■ Goal of the exercise ■
Your job is to set down the stretch of entries that opens with the line containing "M1285 1057 1330" and closes with the line containing "M412 1011 511". Keep both end lines, copy each exactly, and add nothing.
------------------------------------------------------------------------
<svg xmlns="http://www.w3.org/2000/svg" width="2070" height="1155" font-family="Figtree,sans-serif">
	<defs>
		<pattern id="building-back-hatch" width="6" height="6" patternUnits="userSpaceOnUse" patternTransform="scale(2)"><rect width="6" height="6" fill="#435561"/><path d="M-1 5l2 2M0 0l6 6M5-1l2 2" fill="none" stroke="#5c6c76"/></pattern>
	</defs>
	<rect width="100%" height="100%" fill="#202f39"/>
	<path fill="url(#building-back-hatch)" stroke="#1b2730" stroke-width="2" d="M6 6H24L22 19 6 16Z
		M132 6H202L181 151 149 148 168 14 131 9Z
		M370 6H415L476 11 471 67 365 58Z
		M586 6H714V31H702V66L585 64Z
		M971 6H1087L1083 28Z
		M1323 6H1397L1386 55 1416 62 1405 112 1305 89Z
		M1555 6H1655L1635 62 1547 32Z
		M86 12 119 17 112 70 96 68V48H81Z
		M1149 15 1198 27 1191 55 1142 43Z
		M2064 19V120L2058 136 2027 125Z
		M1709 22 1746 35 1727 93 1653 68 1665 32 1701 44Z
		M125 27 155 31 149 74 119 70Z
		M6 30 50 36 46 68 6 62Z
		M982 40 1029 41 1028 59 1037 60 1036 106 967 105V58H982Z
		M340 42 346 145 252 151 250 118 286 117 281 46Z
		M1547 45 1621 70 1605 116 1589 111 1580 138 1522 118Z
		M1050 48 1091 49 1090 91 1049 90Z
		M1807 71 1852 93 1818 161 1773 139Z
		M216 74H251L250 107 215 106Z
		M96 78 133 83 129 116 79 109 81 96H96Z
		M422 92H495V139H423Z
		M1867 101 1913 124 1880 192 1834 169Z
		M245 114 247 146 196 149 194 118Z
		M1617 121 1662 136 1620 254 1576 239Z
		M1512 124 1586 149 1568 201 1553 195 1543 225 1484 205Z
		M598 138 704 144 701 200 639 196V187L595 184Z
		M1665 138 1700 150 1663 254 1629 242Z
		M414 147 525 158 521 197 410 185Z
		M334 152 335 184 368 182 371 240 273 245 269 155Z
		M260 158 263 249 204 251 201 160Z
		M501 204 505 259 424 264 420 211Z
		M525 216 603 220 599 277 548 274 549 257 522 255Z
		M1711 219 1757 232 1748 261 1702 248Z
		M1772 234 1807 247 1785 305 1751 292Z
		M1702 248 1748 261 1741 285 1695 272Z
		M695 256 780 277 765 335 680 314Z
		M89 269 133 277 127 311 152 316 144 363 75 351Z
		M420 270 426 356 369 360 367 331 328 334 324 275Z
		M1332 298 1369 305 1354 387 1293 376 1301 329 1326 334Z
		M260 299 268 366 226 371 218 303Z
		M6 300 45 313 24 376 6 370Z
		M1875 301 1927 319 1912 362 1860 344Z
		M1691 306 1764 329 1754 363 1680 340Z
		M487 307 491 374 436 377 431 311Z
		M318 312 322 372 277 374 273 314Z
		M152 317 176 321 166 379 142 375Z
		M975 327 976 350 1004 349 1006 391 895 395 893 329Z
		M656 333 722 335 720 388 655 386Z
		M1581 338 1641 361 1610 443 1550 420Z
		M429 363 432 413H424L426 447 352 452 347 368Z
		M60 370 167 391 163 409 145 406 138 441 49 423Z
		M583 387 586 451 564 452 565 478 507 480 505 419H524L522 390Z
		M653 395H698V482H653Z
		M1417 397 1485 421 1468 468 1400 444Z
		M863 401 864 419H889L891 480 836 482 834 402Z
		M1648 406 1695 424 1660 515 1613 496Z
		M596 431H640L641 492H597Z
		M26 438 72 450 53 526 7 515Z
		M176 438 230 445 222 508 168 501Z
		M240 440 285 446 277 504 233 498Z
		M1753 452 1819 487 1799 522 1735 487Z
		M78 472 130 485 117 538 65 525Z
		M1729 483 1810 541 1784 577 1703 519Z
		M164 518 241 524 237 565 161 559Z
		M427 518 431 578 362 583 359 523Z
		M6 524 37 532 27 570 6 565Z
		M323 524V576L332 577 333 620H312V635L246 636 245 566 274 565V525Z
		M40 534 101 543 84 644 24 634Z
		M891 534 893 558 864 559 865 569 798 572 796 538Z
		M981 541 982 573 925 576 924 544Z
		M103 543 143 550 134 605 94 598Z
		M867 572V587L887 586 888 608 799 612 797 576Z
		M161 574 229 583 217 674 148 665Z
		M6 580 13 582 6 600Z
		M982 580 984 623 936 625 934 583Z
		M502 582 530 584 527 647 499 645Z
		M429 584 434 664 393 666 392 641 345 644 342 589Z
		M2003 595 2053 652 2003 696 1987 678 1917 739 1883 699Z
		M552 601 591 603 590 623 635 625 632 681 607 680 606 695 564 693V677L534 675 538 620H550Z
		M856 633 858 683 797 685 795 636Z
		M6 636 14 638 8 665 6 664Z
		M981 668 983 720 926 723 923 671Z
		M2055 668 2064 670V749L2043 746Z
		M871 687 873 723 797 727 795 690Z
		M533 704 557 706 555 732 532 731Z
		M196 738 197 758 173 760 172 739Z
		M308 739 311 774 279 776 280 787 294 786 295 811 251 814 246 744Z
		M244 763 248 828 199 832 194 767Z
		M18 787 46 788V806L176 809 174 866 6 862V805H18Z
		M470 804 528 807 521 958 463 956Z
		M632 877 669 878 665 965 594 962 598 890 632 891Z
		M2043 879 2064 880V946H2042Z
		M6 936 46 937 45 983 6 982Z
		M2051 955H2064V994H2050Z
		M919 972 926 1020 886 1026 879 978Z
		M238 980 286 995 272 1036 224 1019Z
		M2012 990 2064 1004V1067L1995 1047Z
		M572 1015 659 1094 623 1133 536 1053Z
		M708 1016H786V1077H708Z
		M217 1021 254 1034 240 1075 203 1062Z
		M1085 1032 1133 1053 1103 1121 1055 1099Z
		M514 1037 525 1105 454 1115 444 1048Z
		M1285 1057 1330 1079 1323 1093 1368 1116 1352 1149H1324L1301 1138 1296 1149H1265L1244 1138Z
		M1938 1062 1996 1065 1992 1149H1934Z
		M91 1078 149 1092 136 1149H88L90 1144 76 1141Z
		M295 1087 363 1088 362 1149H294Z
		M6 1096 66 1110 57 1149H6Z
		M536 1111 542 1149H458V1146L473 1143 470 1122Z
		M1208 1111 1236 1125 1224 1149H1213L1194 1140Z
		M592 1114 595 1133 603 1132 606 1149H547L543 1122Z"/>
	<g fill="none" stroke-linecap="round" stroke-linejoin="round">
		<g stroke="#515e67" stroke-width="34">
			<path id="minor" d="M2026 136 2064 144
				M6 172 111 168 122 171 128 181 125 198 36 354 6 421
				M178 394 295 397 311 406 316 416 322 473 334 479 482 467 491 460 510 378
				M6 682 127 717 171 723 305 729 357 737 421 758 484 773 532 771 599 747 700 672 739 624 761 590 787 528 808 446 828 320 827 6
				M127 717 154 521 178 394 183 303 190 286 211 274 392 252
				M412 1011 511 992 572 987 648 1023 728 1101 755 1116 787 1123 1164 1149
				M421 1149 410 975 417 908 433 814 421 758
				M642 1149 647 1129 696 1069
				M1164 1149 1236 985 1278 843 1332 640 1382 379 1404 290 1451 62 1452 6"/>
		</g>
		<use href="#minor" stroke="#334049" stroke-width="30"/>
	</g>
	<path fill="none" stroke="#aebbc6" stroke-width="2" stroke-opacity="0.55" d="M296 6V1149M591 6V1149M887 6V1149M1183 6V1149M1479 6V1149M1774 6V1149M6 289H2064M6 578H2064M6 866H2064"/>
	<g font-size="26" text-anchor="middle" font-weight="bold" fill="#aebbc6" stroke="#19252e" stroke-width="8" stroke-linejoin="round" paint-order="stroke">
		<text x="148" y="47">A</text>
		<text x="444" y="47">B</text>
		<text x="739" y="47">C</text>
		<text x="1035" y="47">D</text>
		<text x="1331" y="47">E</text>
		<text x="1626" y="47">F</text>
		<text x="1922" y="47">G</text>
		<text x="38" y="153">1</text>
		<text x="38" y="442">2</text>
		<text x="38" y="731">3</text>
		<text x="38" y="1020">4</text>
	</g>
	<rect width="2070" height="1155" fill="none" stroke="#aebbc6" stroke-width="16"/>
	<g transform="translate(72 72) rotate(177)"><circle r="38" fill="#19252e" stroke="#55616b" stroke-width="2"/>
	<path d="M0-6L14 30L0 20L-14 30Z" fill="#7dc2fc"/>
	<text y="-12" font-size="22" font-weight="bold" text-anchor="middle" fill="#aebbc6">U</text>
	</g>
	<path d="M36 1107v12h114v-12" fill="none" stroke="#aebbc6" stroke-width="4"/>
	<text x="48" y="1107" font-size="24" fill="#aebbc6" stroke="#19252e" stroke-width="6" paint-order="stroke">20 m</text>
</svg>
------------------------------------------------------------------------
■ Written solution ■
		M1285 1057 1330 1079 1323 1093 1368 1116 1352 1149H1324L1301 1138 1296 1149H1265L1244 1138Z
		M1938 1062 1996 1065 1992 1149H1934Z
		M91 1078 149 1092 136 1149H88L90 1144 76 1141Z
		M295 1087 363 1088 362 1149H294Z
		M6 1096 66 1110 57 1149H6Z
		M536 1111 542 1149H458V1146L473 1143 470 1122Z
		M1208 1111 1236 1125 1224 1149H1213L1194 1140Z
		M592 1114 595 1133 603 1132 606 1149H547L543 1122Z"/>
	<g fill="none" stroke-linecap="round" stroke-linejoin="round">
		<g stroke="#515e67" stroke-width="34">
			<path id="minor" d="M2026 136 2064 144
				M6 172 111 168 122 171 128 181 125 198 36 354 6 421
				M178 394 295 397 311 406 316 416 322 473 334 479 482 467 491 460 510 378
				M6 682 127 717 171 723 305 729 357 737 421 758 484 773 532 771 599 747 700 672 739 624 761 590 787 528 808 446 828 320 827 6
				M127 717 154 521 178 394 183 303 190 286 211 274 392 252
				M412 1011 511 992 572 987 648 1023 728 1101 755 1116 787 1123 1164 1149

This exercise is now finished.